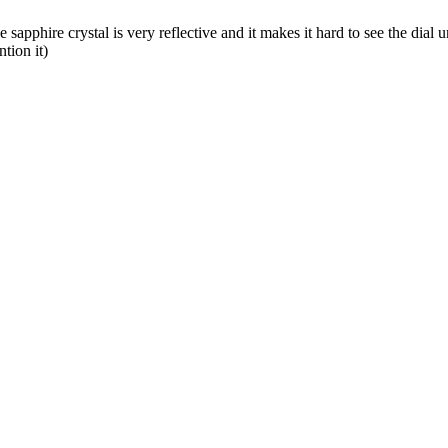
 sapphire crystal is very reflective and it makes it hard to see the dial u
ntion it)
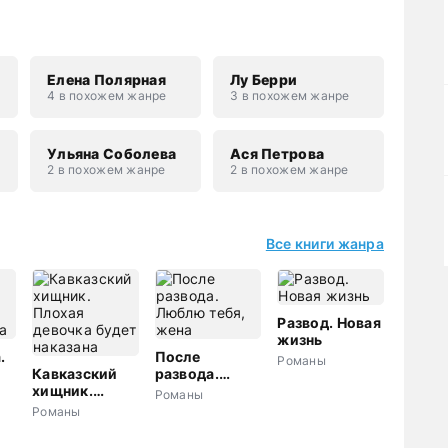
Елена Полярная
Лу Берри
4 в похожем жанре
3 в похожем жанре
н
Ульяна Соболева
Ася Петрова
2 в похожем жанре
2 в похожем жанре
Все книги жанра
Развод. Новая
жизнь
.
После
Романы
Кавказский
развода.
а
хищник.
Люблю тебя,
Романы
Плохая
жена
Романы
девочка будет
наказана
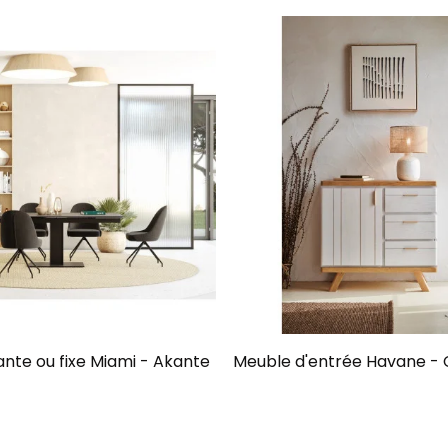
ante ou fixe Miami - Akante
Meuble d'entrée Havane - 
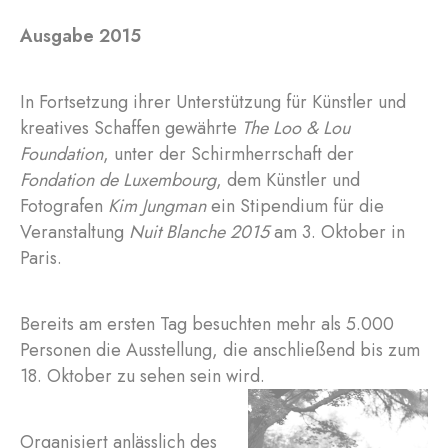
Ausgabe 2015
In Fortsetzung ihrer Unterstützung für Künstler und
kreatives Schaffen gewährte
The Loo & Lou
Foundation
, unter der Schirmherrschaft der
Fondation de Luxembourg
, dem Künstler und
Fotografen
Kim Jungman
ein Stipendium für die
Veranstaltung
Nuit Blanche 2015
am 3. Oktober in
Paris.
Bereits am ersten Tag besuchten mehr als 5.000
Personen die Ausstellung, die anschließend bis zum
18. Oktober zu sehen sein wird.
Organisiert anlässlich des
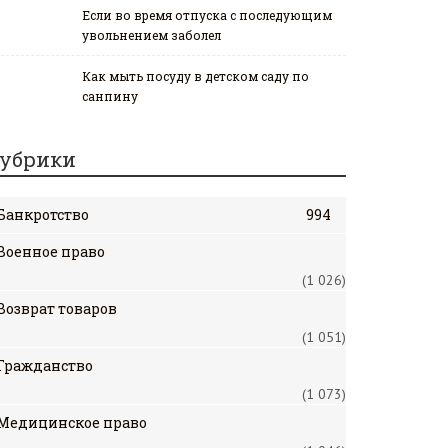
Если во время отпуска с последующим
увольнением заболел
Как мыть посуду в детском саду по
санпину
убрики
Банкротство
994
Военное право
(1 026)
Возврат товаров
(1 051)
Гражданство
(1 073)
Медицинское право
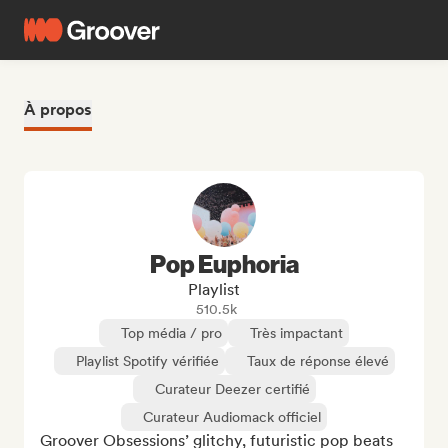
À propos
Pop Euphoria
Playlist
510.5k
Top média / pro
Très impactant
Playlist Spotify vérifiée
Taux de réponse élevé
Curateur Deezer certifié
Curateur Audiomack officiel
Groover Obsessions’ glitchy, futuristic pop beats 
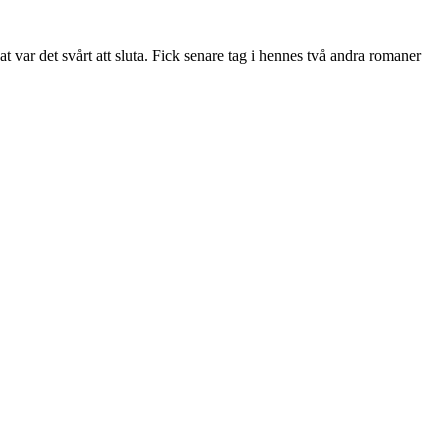
var det svårt att sluta. Fick senare tag i hennes två andra romaner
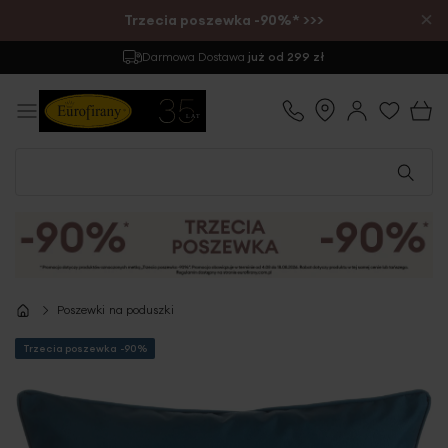
×
Trzecia poszewka -90%* >>>
Darmowa Dostawa
już od 299 zł
Poszewki na poduszki
Trzecia poszewka -90%
Przejdź
na
koniec
galerii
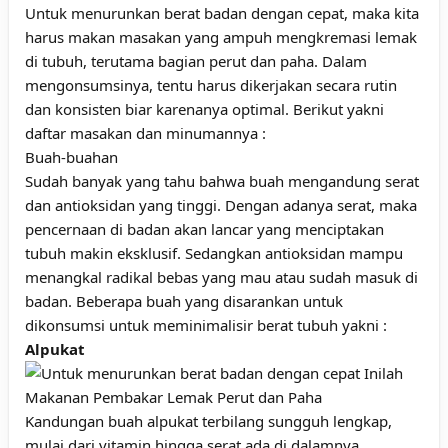
Untuk menurunkan berat badan dengan cepat, maka kita
harus makan masakan yang ampuh mengkremasi lemak
di tubuh, terutama bagian perut dan paha. Dalam
mengonsumsinya, tentu harus dikerjakan secara rutin
dan konsisten biar karenanya optimal. Berikut yakni
daftar masakan dan minumannya :
Buah-buahan
Sudah banyak yang tahu bahwa buah mengandung serat
dan antioksidan yang tinggi. Dengan adanya serat, maka
pencernaan di badan akan lancar yang menciptakan
tubuh makin eksklusif. Sedangkan antioksidan mampu
menangkal radikal bebas yang mau atau sudah masuk di
badan. Beberapa buah yang disarankan untuk
dikonsumsi untuk meminimalisir berat tubuh yakni :
Alpukat
Kandungan buah alpukat terbilang sungguh lengkap,
mulai dari vitamin hingga serat ada di dalamnya.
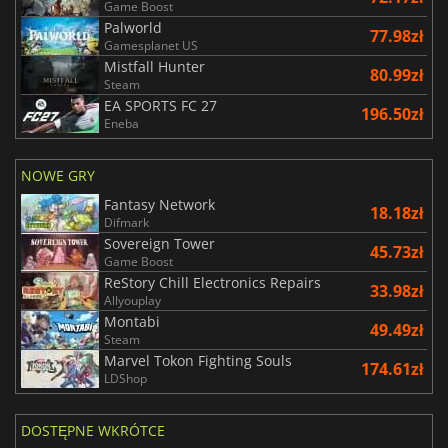
Game Boost
Palworld
77.98zł
Gamesplanet US
Mistfall Hunter
80.99zł
Steam
EA SPORTS FC 27
196.50zł
Eneba
NOWE GRY
Fantasy Network
18.18zł
Difmark
Sovereign Tower
45.73zł
Game Boost
ReStory Chill Electronics Repairs
33.98zł
Allyouplay
Montabi
49.49zł
Steam
Marvel Tokon Fighting Souls
174.61zł
LDShop
DOSTĘPNE WKRÓTCE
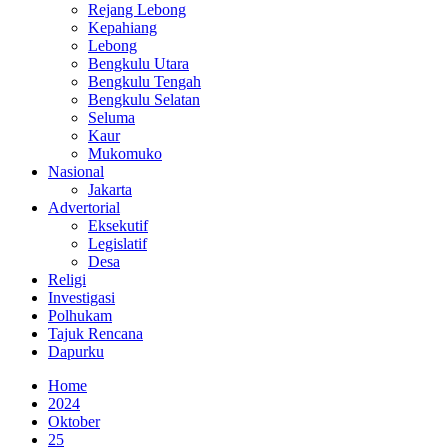
Rejang Lebong
Kepahiang
Lebong
Bengkulu Utara
Bengkulu Tengah
Bengkulu Selatan
Seluma
Kaur
Mukomuko
Nasional
Jakarta
Advertorial
Eksekutif
Legislatif
Desa
Religi
Investigasi
Polhukam
Tajuk Rencana
Dapurku
Home
2024
Oktober
25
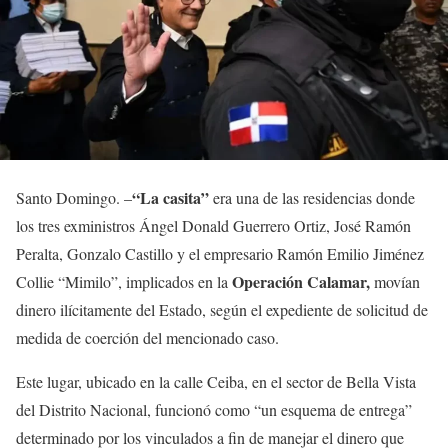
“La casita”
Santo Domingo. –
era una de las residencias donde
los tres exministros Ángel Donald Guerrero Ortiz, José Ramón
Peralta, Gonzalo Castillo y el empresario Ramón Emilio Jiménez
Operación Calamar,
Collie “Mimilo”, implicados en la
movían
dinero ilícitamente del Estado, según el expediente de solicitud de
medida de coerción del mencionado caso.
Este lugar, ubicado en la calle Ceiba, en el sector de Bella Vista
del Distrito Nacional, funcionó como “un esquema de entrega”
determinado por los vinculados a fin de manejar el dinero que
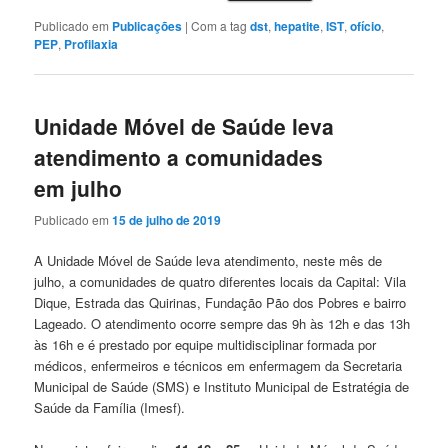
Publicado em
Publicações
|
Com a tag
dst
,
hepatite
,
IST
,
ofício
,
PEP
,
Profilaxia
Unidade Móvel de Saúde leva
atendimento a comunidades
em julho
Publicado em
15 de julho de 2019
A Unidade Móvel de Saúde leva atendimento, neste mês de
julho, a comunidades de quatro diferentes locais da Capital: Vila
Dique, Estrada das Quirinas, Fundação Pão dos Pobres e bairro
Lageado. O atendimento ocorre sempre das 9h às 12h e das 13h
às 16h e é prestado por equipe multidisciplinar formada por
médicos, enfermeiros e técnicos em enfermagem da Secretaria
Municipal de Saúde (SMS) e Instituto Municipal de Estratégia de
Saúde da Família (Imesf).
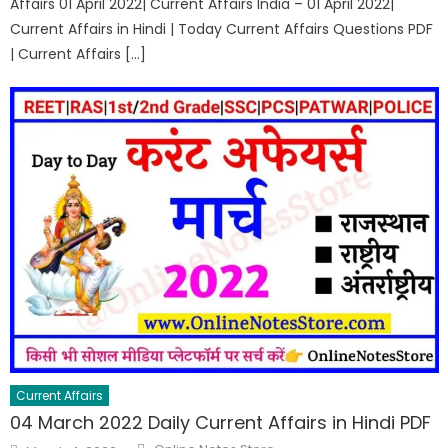
Affairs 01 April 2022| Current Affairs India – 01 April 2022|
Current Affairs in Hindi | Today Current Affairs Questions PDF
| Current Affairs […]
Current Affairs
04 March 2022 Daily Current Affairs in Hindi PDF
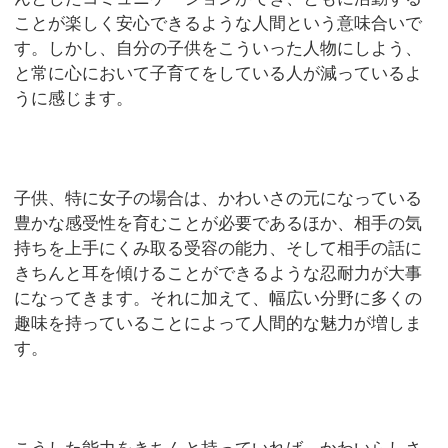
ことが楽しく安心できるような人間という意味合いで
す。しかし、自分の子供をこういった人物にしよう、
と常に心において子育てをしている人が減っているよ
うに感じます。
子供、特に女子の場合は、かわいさの元になっている
豊かな感受性を育むことが必要であるほか、相手の気
持ちを上手にくみ取る受容の能力、そして相手の話に
きちんと耳を傾けることができるような忍耐力が大事
になってきます。それに加えて、幅広い分野に多くの
趣味を持っていることによって人間的な魅力が増しま
す。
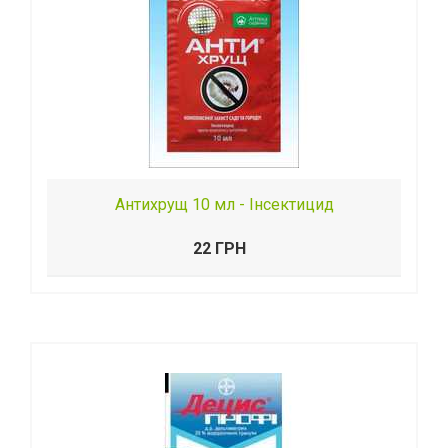
Антихрущ 10 мл - Інсектицид
22 ГРН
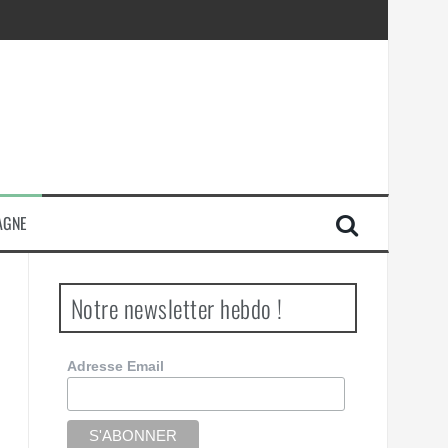
AGNE
Notre newsletter hebdo !
Adresse Email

What to produce: The material must be restated verbatim. Its pictures must be omitted.

Output for this exercise:
 sapphire crystal is very reflective and it makes it hard to see the dial u
ntion it)
Елена Полярная
Лу Берри
4 в похожем жанре
3 в похожем жанре
н
Ульяна Соболева
Ася Петрова
2 в похожем жанре
2 в похожем жанре
Все книги жанра
Развод. Новая
жизнь
.
После
Романы
Кавказский
развода.
а
хищник.
Люблю тебя,
Романы
Плохая
жена
Романы
девочка будет
наказана
ante ou fixe Miami - Akante
Meuble d'entrée Havane - 
Ausgabe 2015
In Fortsetzung ihrer Unterstützung für Künstler und
kreatives Schaffen gewährte
The Loo & Lou
Foundation
, unter der Schirmherrschaft der
Fondation de Luxembourg
, dem Künstler und
Fotografen
Kim Jungman
ein Stipendium für die
Veranstaltung
Nuit Blanche 2015
am 3. Oktober in
Paris.
Bereits am ersten Tag besuchten mehr als 5.000
Personen die Ausstellung, die anschließend bis zum
18. Oktober zu sehen sein wird.
Organisiert anlässlich des
Если во время отпуска с последующим
увольнением заболел
Как мыть посуду в детском саду по
санпину
убрики
Банкротство
994
Военное право
(1 026)
Возврат товаров
(1 051)
Гражданство
(1 073)
Медицинское право
À propos
Pop Euphoria
Playlist
510.5k
Top média / pro
Très impactant
Playlist Spotify vérifiée
Taux de réponse élevé
Curateur Deezer certifié
Curateur Audiomack officiel
Groover Obsessions’ glitchy, futuristic pop beats 
var det svårt att sluta. Fick senare tag i hennes två andra romaner
×
Trzecia poszewka -90%* >>>
Darmowa Dostawa
już od 299 zł
Poszewki na poduszki
Trzecia poszewka -90%
Przejdź
na
koniec
galerii
Untuk menurunkan berat badan dengan cepat, maka kita
harus makan masakan yang ampuh mengkremasi lemak
di tubuh, terutama bagian perut dan paha. Dalam
mengonsumsinya, tentu harus dikerjakan secara rutin
dan konsisten biar karenanya optimal. Berikut yakni
daftar masakan dan minumannya :
Buah-buahan
Sudah banyak yang tahu bahwa buah mengandung serat
dan antioksidan yang tinggi. Dengan adanya serat, maka
pencernaan di badan akan lancar yang menciptakan
tubuh makin eksklusif. Sedangkan antioksidan mampu
menangkal radikal bebas yang mau atau sudah masuk di
badan. Beberapa buah yang disarankan untuk
dikonsumsi untuk meminimalisir berat tubuh yakni :
Alpukat
Kandungan buah alpukat terbilang sungguh lengkap,
mulai dari vitamin hingga serat ada di dalamnya.
Game Boost
Palworld
77.98zł
Gamesplanet US
Mistfall Hunter
80.99zł
Steam
EA SPORTS FC 27
196.50zł
Eneba
NOWE GRY
Fantasy Network
18.18zł
Difmark
Sovereign Tower
45.73zł
Game Boost
ReStory Chill Electronics Repairs
33.98zł
Allyouplay
Montabi
49.49zł
Steam
Marvel Tokon Fighting Souls
174.61zł
LDShop
DOSTĘPNE WKRÓTCE
Rejang Lebong
Kepahiang
Lebong
Bengkulu Utara
Bengkulu Tengah
Bengkulu Selatan
Seluma
Kaur
Mukomuko
Nasional
Jakarta
Advertorial
Eksekutif
Legislatif
Desa
Religi
Investigasi
Polhukam
Tajuk Rencana
Dapurku
Home
2024
Oktober
25
“La casita”
Santo Domingo. –
era una de las residencias donde
los tres exministros Ángel Donald Guerrero Ortiz, José Ramón
Peralta, Gonzalo Castillo y el empresario Ramón Emilio Jiménez
Operación Calamar,
Collie “Mimilo”, implicados en la
movían
dinero ilícitamente del Estado, según el expediente de solicitud de
medida de coerción del mencionado caso.
Este lugar, ubicado en la calle Ceiba, en el sector de Bella Vista
del Distrito Nacional, funcionó como “un esquema de entrega”
determinado por los vinculados a fin de manejar el dinero que
Publicado em
Publicações
|
Com a tag
dst
,
hepatite
,
IST
,
ofício
,
PEP
,
Profilaxia
Unidade Móvel de Saúde leva
atendimento a comunidades
em julho
Publicado em
15 de julho de 2019
A Unidade Móvel de Saúde leva atendimento, neste mês de
julho, a comunidades de quatro diferentes locais da Capital: Vila
Dique, Estrada das Quirinas, Fundação Pão dos Pobres e bairro
Lageado. O atendimento ocorre sempre das 9h às 12h e das 13h
às 16h e é prestado por equipe multidisciplinar formada por
médicos, enfermeiros e técnicos em enfermagem da Secretaria
Municipal de Saúde (SMS) e Instituto Municipal de Estratégia de
Saúde da Família (Imesf).
Affairs 01 April 2022| Current Affairs India – 01 April 2022|
Current Affairs in Hindi | Today Current Affairs Questions PDF
| Current Affairs […]
Current Affairs
04 March 2022 Daily Current Affairs in Hindi PDF
ことが楽しく安心できるような人間という意味合いで
す。しかし、自分の子供をこういった人物にしよう、
と常に心において子育てをしている人が減っているよ
うに感じます。
子供、特に女子の場合は、かわいさの元になっている
豊かな感受性を育むことが必要であるほか、相手の気
持ちを上手にくみ取る受容の能力、そして相手の話に
きちんと耳を傾けることができるような忍耐力が大事
になってきます。それに加えて、幅広い分野に多くの
趣味を持っていることによって人間的な魅力が増しま
す。
Антихрущ 10 мл - Інсектицид
22 ГРН
AGNE
Notre newsletter hebdo !
Adresse Email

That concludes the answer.